** Provided records follows **
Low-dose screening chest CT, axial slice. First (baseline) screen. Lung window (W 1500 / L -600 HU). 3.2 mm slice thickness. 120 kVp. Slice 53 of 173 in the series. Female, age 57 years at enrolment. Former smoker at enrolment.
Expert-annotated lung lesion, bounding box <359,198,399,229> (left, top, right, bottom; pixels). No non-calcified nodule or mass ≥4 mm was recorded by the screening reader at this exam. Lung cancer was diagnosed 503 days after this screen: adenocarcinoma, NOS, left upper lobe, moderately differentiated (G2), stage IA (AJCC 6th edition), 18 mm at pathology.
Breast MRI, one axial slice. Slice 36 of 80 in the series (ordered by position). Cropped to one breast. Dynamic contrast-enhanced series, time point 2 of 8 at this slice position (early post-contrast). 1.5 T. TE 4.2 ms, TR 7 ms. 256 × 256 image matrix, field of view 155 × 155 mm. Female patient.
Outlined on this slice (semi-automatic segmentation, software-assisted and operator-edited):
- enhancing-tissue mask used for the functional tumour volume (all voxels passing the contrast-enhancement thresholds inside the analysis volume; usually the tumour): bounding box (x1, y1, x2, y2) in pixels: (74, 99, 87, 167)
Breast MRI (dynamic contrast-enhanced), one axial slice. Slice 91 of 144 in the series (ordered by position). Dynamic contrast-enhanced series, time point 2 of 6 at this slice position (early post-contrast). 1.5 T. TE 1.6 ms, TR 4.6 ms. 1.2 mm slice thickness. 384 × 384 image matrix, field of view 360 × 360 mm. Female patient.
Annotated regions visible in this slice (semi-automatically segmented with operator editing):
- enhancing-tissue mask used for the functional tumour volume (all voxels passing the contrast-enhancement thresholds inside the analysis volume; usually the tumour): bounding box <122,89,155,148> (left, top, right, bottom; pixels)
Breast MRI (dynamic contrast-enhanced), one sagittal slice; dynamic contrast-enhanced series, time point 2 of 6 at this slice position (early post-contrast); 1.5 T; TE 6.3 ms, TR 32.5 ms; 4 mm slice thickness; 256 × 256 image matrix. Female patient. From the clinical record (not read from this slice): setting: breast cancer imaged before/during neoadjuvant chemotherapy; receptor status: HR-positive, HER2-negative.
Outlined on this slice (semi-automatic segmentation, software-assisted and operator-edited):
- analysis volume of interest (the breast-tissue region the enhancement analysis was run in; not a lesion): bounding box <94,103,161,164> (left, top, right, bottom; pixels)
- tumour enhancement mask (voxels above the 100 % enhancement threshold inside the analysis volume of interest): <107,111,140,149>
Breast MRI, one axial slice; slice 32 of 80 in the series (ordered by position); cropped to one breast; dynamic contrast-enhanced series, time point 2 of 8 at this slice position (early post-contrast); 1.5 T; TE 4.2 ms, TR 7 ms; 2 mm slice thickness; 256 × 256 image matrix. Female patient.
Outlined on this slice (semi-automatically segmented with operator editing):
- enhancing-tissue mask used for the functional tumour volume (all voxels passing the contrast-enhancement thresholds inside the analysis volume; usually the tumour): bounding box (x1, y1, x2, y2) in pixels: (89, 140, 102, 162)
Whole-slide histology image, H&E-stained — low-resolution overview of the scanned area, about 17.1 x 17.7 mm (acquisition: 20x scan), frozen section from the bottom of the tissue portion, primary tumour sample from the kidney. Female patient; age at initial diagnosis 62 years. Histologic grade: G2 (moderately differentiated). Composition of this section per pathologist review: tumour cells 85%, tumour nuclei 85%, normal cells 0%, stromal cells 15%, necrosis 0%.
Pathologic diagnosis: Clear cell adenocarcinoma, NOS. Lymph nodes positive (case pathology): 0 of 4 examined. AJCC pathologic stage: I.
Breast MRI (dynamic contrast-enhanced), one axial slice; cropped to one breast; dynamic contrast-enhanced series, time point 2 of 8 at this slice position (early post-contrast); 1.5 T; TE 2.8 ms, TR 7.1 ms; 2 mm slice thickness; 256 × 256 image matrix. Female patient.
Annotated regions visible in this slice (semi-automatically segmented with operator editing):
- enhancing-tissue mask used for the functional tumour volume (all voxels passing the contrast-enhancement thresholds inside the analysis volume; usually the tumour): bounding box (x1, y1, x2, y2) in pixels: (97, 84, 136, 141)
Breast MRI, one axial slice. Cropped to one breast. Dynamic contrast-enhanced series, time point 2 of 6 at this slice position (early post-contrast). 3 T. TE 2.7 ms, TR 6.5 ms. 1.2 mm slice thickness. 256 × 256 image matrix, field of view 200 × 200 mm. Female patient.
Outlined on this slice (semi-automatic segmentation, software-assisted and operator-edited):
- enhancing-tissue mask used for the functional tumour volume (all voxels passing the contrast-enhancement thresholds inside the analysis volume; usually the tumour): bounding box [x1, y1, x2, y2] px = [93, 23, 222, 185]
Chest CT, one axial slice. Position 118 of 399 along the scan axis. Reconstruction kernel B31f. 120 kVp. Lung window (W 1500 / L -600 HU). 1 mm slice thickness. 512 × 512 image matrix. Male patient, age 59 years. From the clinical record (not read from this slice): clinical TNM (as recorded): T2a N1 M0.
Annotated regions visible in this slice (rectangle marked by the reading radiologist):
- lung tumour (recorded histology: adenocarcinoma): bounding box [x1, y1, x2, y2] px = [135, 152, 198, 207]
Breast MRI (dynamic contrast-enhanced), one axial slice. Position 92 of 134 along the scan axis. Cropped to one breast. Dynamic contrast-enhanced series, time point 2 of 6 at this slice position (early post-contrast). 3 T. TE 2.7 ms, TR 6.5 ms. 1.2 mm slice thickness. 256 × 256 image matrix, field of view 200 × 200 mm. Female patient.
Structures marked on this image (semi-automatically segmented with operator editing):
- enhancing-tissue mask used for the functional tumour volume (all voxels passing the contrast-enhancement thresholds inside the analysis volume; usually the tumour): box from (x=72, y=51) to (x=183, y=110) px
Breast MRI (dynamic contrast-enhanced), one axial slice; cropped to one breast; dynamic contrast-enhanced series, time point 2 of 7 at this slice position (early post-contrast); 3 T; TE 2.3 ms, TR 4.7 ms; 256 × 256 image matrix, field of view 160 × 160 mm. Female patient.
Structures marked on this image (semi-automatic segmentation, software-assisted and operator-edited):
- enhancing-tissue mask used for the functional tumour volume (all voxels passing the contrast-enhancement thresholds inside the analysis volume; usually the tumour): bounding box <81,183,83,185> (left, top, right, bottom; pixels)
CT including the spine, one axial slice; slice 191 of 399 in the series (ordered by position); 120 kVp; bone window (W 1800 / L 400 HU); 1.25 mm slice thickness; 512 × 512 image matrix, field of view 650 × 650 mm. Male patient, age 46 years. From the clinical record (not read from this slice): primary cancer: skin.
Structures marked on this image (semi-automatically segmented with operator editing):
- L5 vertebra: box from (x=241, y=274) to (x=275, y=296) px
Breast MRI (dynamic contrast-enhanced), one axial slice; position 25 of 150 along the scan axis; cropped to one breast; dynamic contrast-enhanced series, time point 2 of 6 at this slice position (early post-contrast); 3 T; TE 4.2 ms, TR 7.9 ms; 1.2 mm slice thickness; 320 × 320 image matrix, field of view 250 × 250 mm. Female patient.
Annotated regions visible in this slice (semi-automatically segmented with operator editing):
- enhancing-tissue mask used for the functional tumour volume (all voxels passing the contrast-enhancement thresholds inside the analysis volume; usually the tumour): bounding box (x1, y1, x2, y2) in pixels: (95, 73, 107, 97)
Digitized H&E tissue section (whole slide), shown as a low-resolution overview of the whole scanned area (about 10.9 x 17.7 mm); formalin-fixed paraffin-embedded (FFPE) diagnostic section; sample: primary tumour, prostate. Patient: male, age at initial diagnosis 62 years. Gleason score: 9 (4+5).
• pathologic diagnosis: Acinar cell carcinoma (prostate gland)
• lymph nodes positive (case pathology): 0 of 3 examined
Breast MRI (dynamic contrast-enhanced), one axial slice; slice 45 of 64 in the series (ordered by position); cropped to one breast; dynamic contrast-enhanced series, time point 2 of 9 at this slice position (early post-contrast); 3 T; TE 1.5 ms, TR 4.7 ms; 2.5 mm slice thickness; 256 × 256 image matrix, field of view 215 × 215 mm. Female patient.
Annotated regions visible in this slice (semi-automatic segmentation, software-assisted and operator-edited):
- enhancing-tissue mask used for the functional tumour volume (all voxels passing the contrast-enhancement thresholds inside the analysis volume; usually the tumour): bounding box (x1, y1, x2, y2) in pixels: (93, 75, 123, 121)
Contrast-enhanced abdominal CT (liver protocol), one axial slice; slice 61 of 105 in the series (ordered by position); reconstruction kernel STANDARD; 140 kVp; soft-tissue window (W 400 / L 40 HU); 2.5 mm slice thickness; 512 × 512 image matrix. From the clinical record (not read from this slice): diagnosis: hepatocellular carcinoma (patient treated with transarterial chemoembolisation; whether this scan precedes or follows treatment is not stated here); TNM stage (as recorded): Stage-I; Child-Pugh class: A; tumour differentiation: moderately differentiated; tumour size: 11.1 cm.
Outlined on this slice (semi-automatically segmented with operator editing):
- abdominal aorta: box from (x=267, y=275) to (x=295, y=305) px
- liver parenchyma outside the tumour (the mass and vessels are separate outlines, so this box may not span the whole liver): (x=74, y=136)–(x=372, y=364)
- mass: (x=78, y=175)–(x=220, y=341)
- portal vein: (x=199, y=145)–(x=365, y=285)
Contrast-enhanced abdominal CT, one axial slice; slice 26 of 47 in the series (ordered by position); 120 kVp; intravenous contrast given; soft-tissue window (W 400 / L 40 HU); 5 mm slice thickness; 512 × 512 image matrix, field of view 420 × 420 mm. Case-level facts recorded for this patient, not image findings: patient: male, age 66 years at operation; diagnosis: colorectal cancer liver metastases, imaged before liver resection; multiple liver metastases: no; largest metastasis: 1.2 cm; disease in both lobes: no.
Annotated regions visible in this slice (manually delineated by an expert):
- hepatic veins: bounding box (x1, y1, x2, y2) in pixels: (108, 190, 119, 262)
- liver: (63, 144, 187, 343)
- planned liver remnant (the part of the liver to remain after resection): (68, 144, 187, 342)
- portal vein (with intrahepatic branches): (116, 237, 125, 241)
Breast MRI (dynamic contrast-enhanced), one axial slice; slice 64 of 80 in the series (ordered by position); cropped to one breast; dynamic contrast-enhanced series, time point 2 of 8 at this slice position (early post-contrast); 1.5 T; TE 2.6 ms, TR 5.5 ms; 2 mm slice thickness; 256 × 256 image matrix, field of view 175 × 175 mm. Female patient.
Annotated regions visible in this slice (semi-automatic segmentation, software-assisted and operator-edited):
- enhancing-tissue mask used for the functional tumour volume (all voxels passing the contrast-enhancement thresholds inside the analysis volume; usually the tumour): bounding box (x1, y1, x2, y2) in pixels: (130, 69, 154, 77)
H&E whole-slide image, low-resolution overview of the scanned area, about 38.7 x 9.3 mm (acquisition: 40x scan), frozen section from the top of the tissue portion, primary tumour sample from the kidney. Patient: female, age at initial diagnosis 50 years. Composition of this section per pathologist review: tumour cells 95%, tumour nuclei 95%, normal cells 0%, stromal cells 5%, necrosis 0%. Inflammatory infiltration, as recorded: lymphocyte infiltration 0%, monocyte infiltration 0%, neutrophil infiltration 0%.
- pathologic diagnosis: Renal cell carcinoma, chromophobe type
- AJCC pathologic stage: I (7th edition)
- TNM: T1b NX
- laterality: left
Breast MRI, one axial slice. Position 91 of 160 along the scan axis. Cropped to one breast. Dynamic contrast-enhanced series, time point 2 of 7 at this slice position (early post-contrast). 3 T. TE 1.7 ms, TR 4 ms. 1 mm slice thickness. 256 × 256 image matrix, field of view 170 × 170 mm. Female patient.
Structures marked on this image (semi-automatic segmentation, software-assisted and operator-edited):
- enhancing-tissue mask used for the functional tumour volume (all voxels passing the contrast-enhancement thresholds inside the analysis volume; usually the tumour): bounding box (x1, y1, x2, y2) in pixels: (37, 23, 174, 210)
** End of Provided records **
■ Exercise objective ■
Look back at the data above. Transcribe exactly the lines starting at the line that contains "Breast MRI, one axial slice. Cropped" and ending at the line that contains "23, 222, 185]".

■ Result for this exercise ■
Breast MRI, one axial slice. Cropped to one breast. Dynamic contrast-enhanced series, time point 2 of 6 at this slice position (early post-contrast). 3 T. TE 2.7 ms, TR 6.5 ms. 1.2 mm slice thickness. 256 × 256 image matrix, field of view 200 × 200 mm. Female patient.
Outlined on this slice (semi-automatic segmentation, software-assisted and operator-edited):
- enhancing-tissue mask used for the functional tumour volume (all voxels passing the contrast-enhancement thresholds inside the analysis volume; usually the tumour): bounding box [x1, y1, x2, y2] px = [93, 23, 222, 185]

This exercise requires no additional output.